Quem vive de captar o miúdo, não pode afrouxar o parafuso da atenção um minuto sequer. Quem me vê flanando por aí há de pensar que caminho distraído – e se engana. Estou sempre de tocaia para flagrar o que quase ninguém vê.

Fim de domingo banal, estou num shopping para o café da tarde. De repente vejo uma mãe tentando controlar, sem sucesso, uma criança aos berros. A criança é um garotinho de uns três anos que parecia indomável.
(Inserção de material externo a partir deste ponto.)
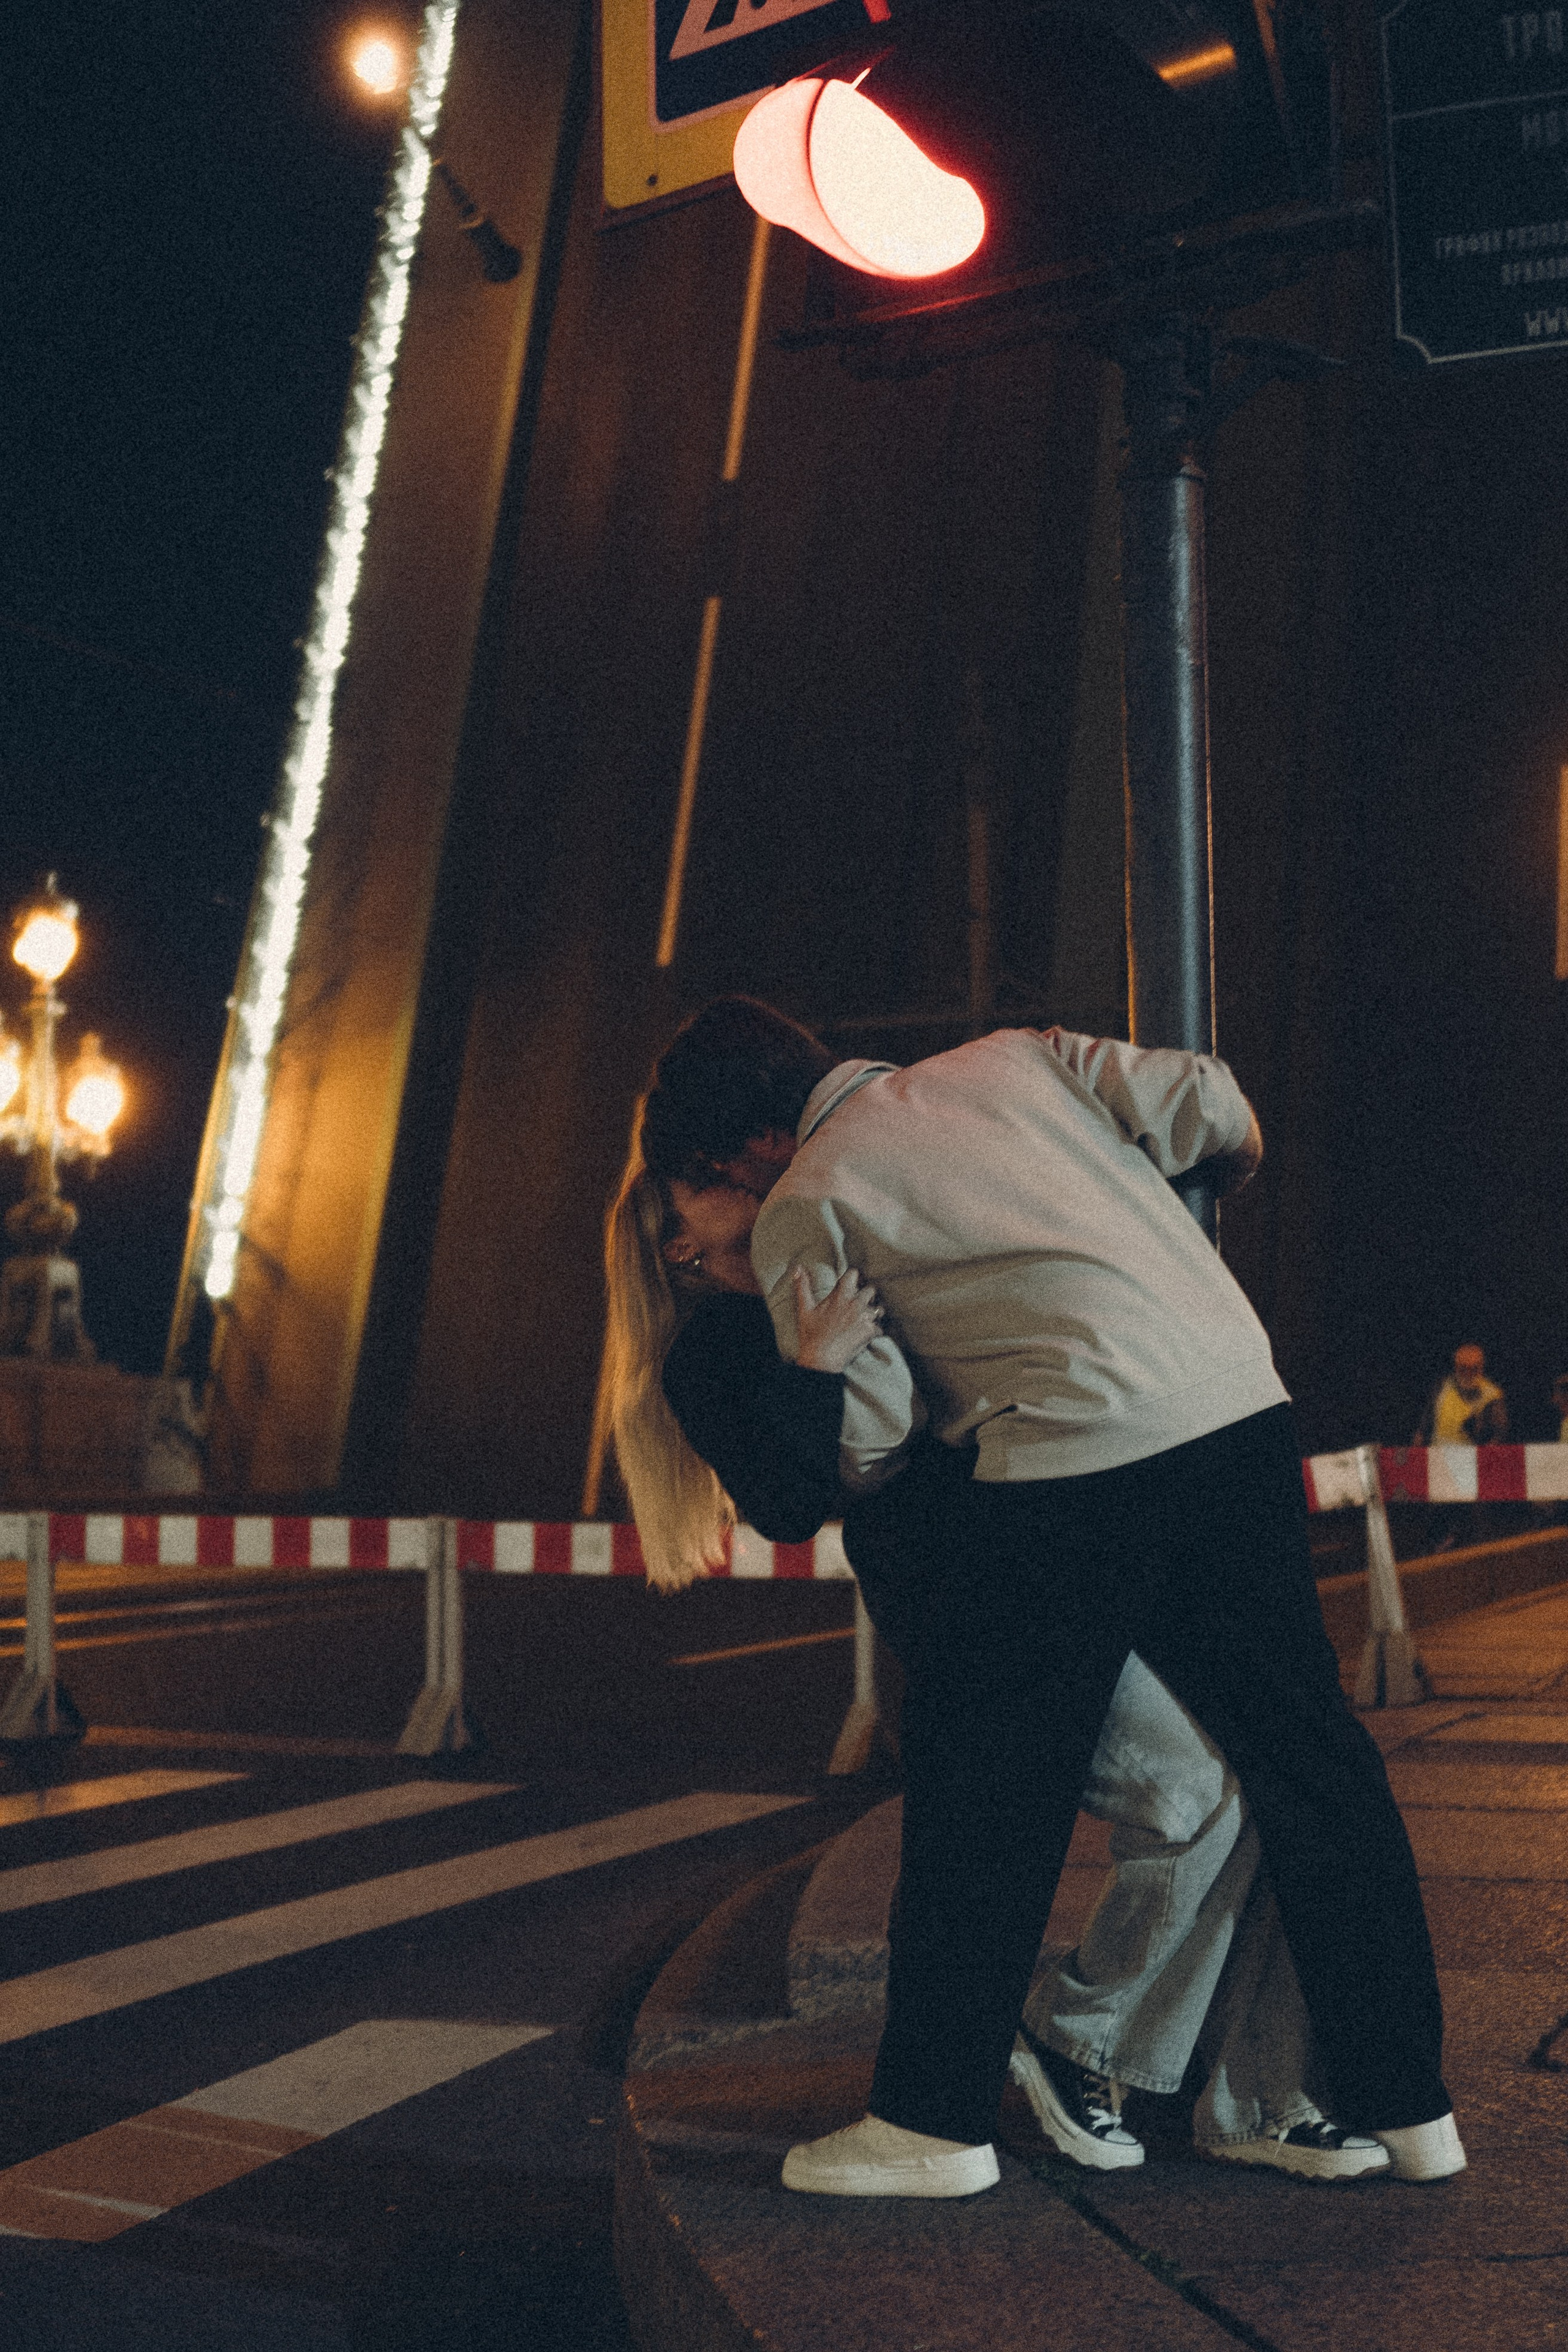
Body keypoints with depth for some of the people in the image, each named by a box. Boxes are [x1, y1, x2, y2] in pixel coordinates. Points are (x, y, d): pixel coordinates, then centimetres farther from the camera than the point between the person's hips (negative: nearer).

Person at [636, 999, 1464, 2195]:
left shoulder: (802, 1210, 7)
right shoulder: (1014, 1057, 20)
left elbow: (867, 1435, 2)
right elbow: (1215, 1109, 13)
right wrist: (1217, 1188, 35)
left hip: (1075, 1450, -6)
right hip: (1247, 1410, 6)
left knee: (984, 1785, 9)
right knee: (1304, 1750, 14)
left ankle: (935, 2119, 19)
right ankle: (1405, 2105, 23)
Solta-se dos braços da mãe e continua aos berros. Apesar do incômodo com os gritos, não antipatizei com a criança. Antes me enterneci com o que aconteceu logo em seguida. O pai, que estava comprando um lanche, se aproxima, se agacha para ficar na altura do filho, abraça-o e começa a conversar. O pai quer saber o que há. A criança diz. O pai ouve com toda a atenção. E a criança já não tem mais nada da fúria de momentos antes. O pai pega a criança no colo e vai para o balcão – bem ao meu lado – esperar pelo lanche. É quando ele começa a dizer para o filho que é muito feio fazer o que ele fez; que não pode gritar com a mamãe; e muita coisa mais que não memorizei. Tudo foi dito num tom de voz calmo, afetuoso… E já não havia mais sinal da criança indócil de há pouco. Tive vontade de aplaudir aquele pai e sua perícia em pôr em prática a pedagogia do afeto, intuito que a mãe, certamente não menos afetuosa, não tinha conseguido. Fiquei encantado. O flagrante só confirmou aquilo em que sempre acreditei: só com a linguagem do afeto se consegue algo de alguém – estou falando do que se consegue de forma espontânea, porque a linguagem do poder consegue o que quer pela via do medo. Não era o caso ali – ali só havia amor. Lindo!

© Nota de canapé: Livro de memórias do jornalista Paulo Francis (1930 – 1997).